Thursday, April 21, 2011

Let's get tough on the prison agenda


I haven’t done a rant lately about justice issues – but this great cartoon from the Toronto Star has inspired me to vent again. Well, that the way the Conservatives keep drumming out ‘tough on crime’ rhetoric that flies in the face of research, reports and basic common sense.

Crime rates have steadily declined over the last 10 years and yet so many candidates in this election keep emphasizing how they are going to fight crime and get tough on criminals.

Even if crime was they kind of large-scale problem they would like us to believe, certainly it would make sense to implement practices that have been proven to actually lower crime rates. But no, our government seems intent on building more prisons and filling them with more people - even though incarceration is not as effective in lowering crime rates and recidivism compared with prevention, treatment, and community-led programs.

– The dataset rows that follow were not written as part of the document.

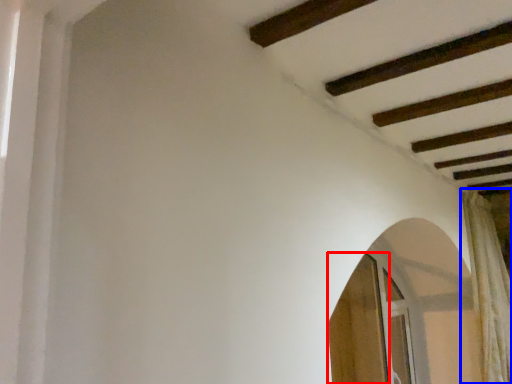
Question: Which object is further to the camera taking this photo, screen door (highlighted by a red box) or curtain (highlighted by a blue box)?

Choices:
 (A) screen door
 (B) curtain

Answer: (B)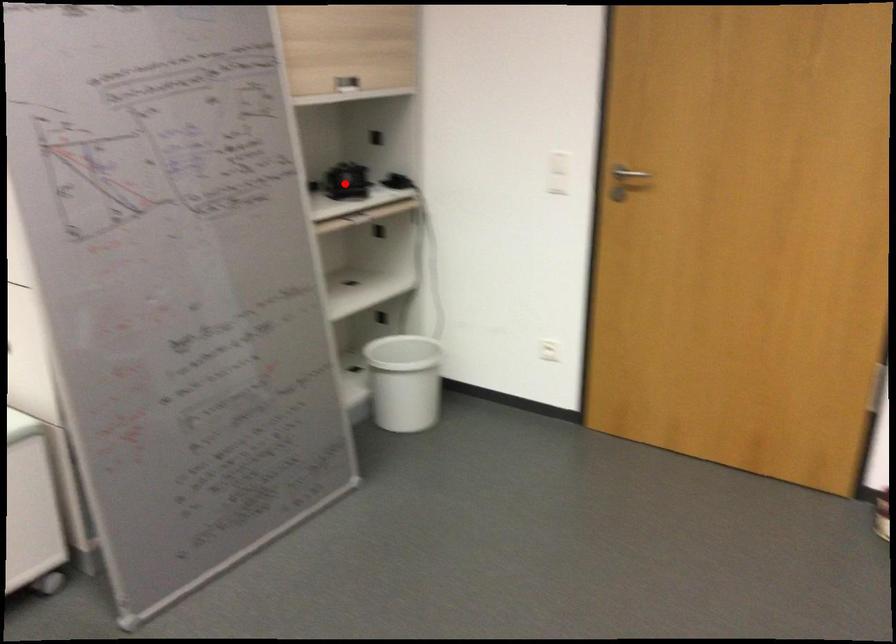
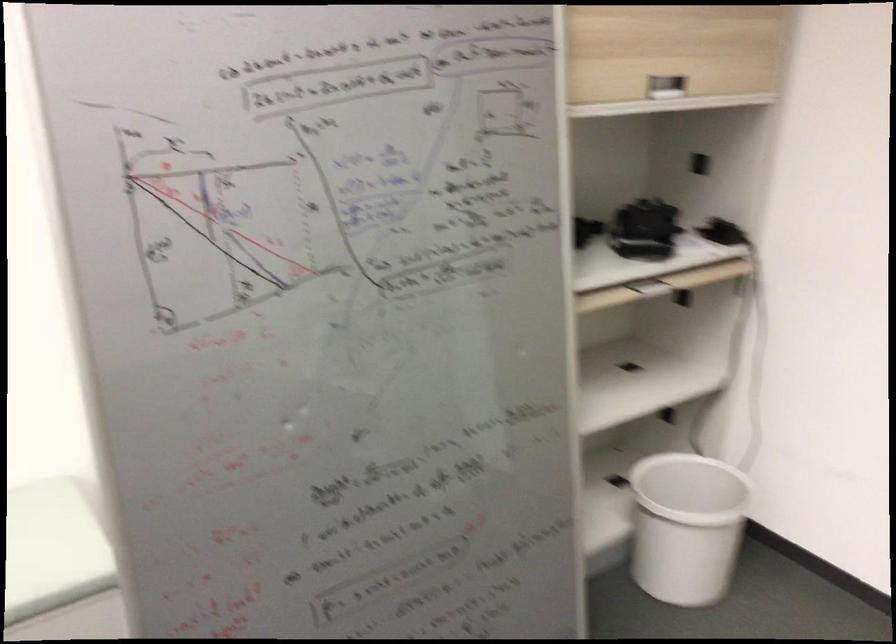
Where in the second image is the point corresponding to the highlighted location from the first image?

(643, 230)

Corrections Canada currently spends just over $2,200,000,000 a year on prisons. And now there are plans to build 2,700 additional prison beds at a cost of $2,100,000,000 ($800,000 per bed). This makes no sense and Canadians should be outraged.

Be even more outraged when you look more closely at who exactly we are spending these billions of dollars on to warehouse in prisons. In provincial jails, close to 60% of the people in prison have not even been convicted – they are awaiting trial and may be found innocent or guilty of a crime not deserving jail. We keep clogging up the system with more people and paying $100,000 to $200,000 a year to keep them in jail while they wait. So much for due process or innocent until proven guilty.

Kim Pate of the Canadian Association of Elizabeth Fry Societies points out that over 80% of women in prison are incarcerated for poverty-related offences. Additionally, 82% of women who are federally sentenced in Canada have experienced physical or sexual abuse, 75% have less than a junior high school education, 34% are Indigenous, and the majority live with mental health issues.

It would be wonderful if during this election campaign Canadians challenged their local candidates and party leaders to present strategies for actually fixing our justice system.